Written task:
Go through the entries below and copy each line containing the word "Regenjacke".

Information supplied:
──────

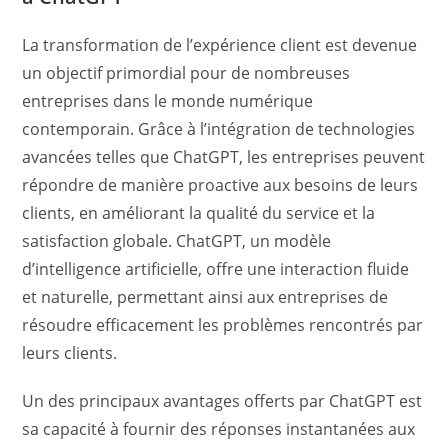
La transformation de l’expérience client est devenue
un objectif primordial pour de nombreuses
entreprises dans le monde numérique
contemporain. Grâce à l’intégration de technologies
avancées telles que ChatGPT, les entreprises peuvent
répondre de manière proactive aux besoins de leurs
clients, en améliorant la qualité du service et la
satisfaction globale. ChatGPT, un modèle
d’intelligence artificielle, offre une interaction fluide
et naturelle, permettant ainsi aux entreprises de
résoudre efficacement les problèmes rencontrés par
leurs clients.
Un des principaux avantages offerts par ChatGPT est
sa capacité à fournir des réponses instantanées aux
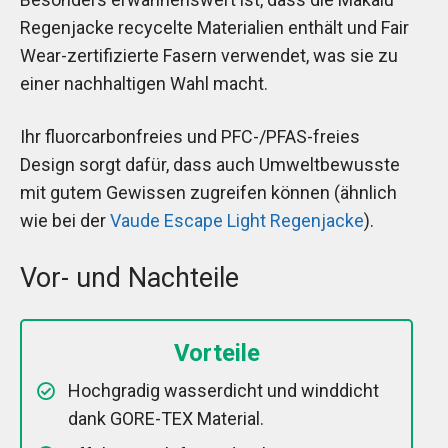
Regenjacke recycelte Materialien enthält und Fair
Wear-zertifizierte Fasern verwendet, was sie zu
einer nachhaltigen Wahl macht.
Ihr fluorcarbonfreies und PFC-/PFAS-freies
Design sorgt dafür, dass auch Umweltbewusste
mit gutem Gewissen zugreifen können (ähnlich
wie bei der
Vaude Escape Light Regenjacke
).
Vor- und Nachteile
Vorteile
Hochgradig wasserdicht und winddicht
dank GORE-TEX Material.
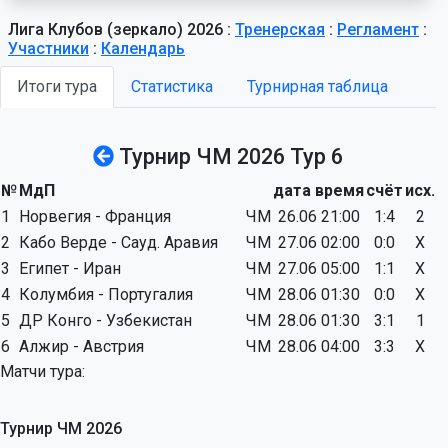
Лига Клубов (зеркало) 2026 :
Тренерская
:
Регламент
:
Участники
:
Календарь
Итоги тура
Статистика
Турнирная таблица
Турнир ЧМ 2026 Тур 6
№
МдП
дата время
счёт
исх.
1
Норвегия - Франция
ЧМ
26.06 21:00
1:4
2
2
Кабо Верде - Сауд. Аравия
ЧМ
27.06 02:00
0:0
X
3
Египет - Иран
ЧМ
27.06 05:00
1:1
X
4
Колумбия - Португалия
ЧМ
28.06 01:30
0:0
X
5
ДР Конго - Узбекистан
ЧМ
28.06 01:30
3:1
1
6
Алжир - Австрия
ЧМ
28.06 04:00
3:3
X
Матчи тура:
Турнир ЧМ 2026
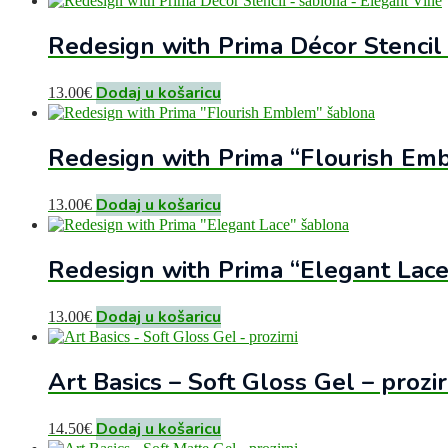
Redesign with Prima Décor Stencil
Dodaj u košaricu
13.00
€
Redesign with Prima “Flourish Em
Dodaj u košaricu
13.00
€
Redesign with Prima “Elegant Lace
Dodaj u košaricu
13.00
€
Art Basics – Soft Gloss Gel – prozir
Dodaj u košaricu
14.50
€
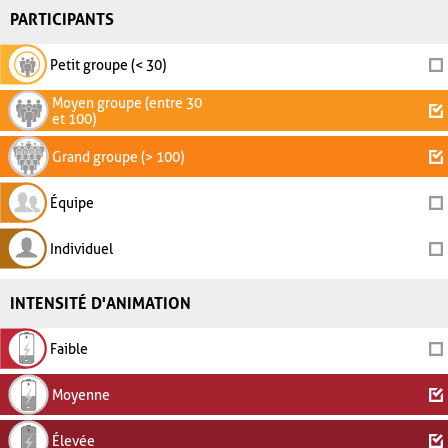
PARTICIPANTS
Petit groupe (< 30)
Moyen groupe (entre 30
et 100)
Grand groupe (> 100)
Équipe
Individuel
INTENSITÉ D'ANIMATION
Faible
Moyenne
Élevée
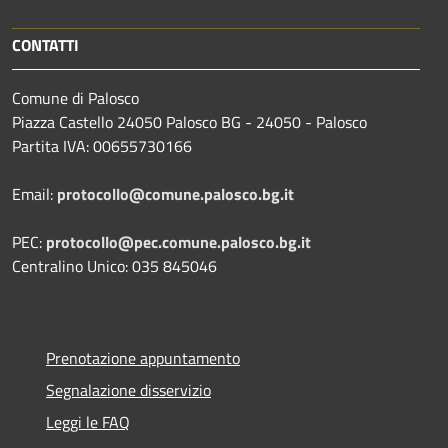
CONTATTI
Comune di Palosco
Piazza Castello 24050 Palosco BG - 24050 - Palosco
Partita IVA: 00655730166
Email:
protocollo@comune.palosco.bg.it
PEC:
protocollo@pec.comune.palosco.bg.it
Centralino Unico: 035 845046
Prenotazione appuntamento
Segnalazione disservizio
Leggi le FAQ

──────

Solution:
Regenjacke recycelte Materialien enthält und Fair
Vaude Escape Light Regenjacke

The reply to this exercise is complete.